Feature-based image registration approaches have historically fallen out of favour due to the difficulty of reliably extracting anatomical correspondences. Such challenges are now largely overcome thanks to recent advances in deep learning, with segmentation models capable of delivering reliable, fine-grained anatomical delineations in seconds. We leverage these advances to revive feature-based registration, creating alignment tools that are robust and anatomically grounded.
NimbleReg is a non-linear registration framework that operates on region boundary surfaces extracted from segmentations. Using a PointNet backbone, it is lightweight. Embedded in the stationary velocity field framework, it enables seamless multi-region blending to produce an overall diffeomorphic transformation.
Polaffini uses the centroids of segmented regions to efficiently estimate local affine matchings that are combined into an overall polyaffine transformation. Applicable both as standalone registration and as pre-alignment for non-linear methods, it is fast and robust, making it well-suited for integration into neuroimaging pipelines.
Diffusion MRI processing, from distortion correction to microstructure parameter estimation, is traditionally slow, taking hours per subject with iterative optimisation. Deep learning offers orders-of-magnitude speedups. We developed fast deep-learning methods addressing each stage of this pipeline, and explored protocol-agnostic approaches formicrostructure estimation.
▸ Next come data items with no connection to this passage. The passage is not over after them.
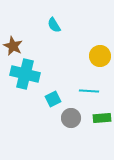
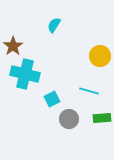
cyan semicircle: rotated 63 degrees clockwise
brown star: rotated 12 degrees clockwise
cyan line: rotated 12 degrees clockwise
cyan square: moved 1 px left
gray circle: moved 2 px left, 1 px down
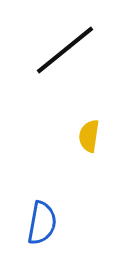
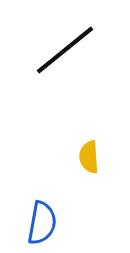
yellow semicircle: moved 21 px down; rotated 12 degrees counterclockwise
This work introduces a protocol-agnostic method based on a PointNet architecture which is lightweight and possesses nice symmetries. Each voxel is represented as an unordered set of measurement tokens combining the signal with its acquisition parameters.
Eddeep is the first tool tackling eddy-current distortion correction with deep learning. It is composed of 2 models in sequence: 1) an image translator to restore correspondences between DW and b=0 volumes of very different contrast and, 2) a physics-based registration model to estimate the distortion and apply correction.
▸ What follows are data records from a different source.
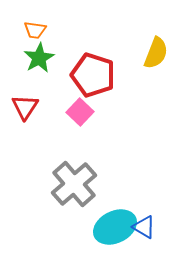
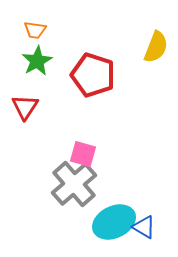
yellow semicircle: moved 6 px up
green star: moved 2 px left, 3 px down
pink square: moved 3 px right, 42 px down; rotated 28 degrees counterclockwise
cyan ellipse: moved 1 px left, 5 px up
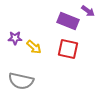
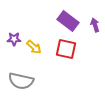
purple arrow: moved 7 px right, 14 px down; rotated 144 degrees counterclockwise
purple rectangle: rotated 15 degrees clockwise
purple star: moved 1 px left, 1 px down
red square: moved 2 px left
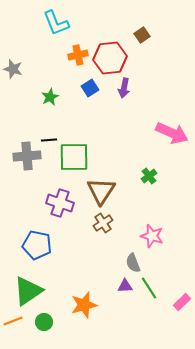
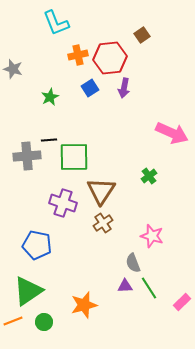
purple cross: moved 3 px right
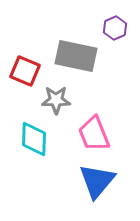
This work proposes a semi-supervised, physics-based deep-learning approach for fast susceptibility distortion correction of blip-up/blip-down acquisitions.
Population atlases capture the typical anatomy of a cohort, enabling spatial normalisation and population-level statistical analyses. Spatio-temporal atlases further model anatomical evolution over time. Their construction relies on non-linear registration and on the manipulation of geometric transformations under topology-preserving constraints.
Classical atlas construction must be restarted from scratch when new data arrive. We introduce an iterative-centroid formulation that provides an online update rule to incorporate new subjects incrementally, based on principled manipulation of diffeomorphic transformations in the log-Euclidean framework.
Studying brain development requires atlases that simultaneously capture the population mean anatomy and its continuous evolution over time. This work proposes a diffeomorphic spatio-temporal atlasing method that jointly enforces geometric unbiasedness across individuals and temporal fidelity across developmental stages.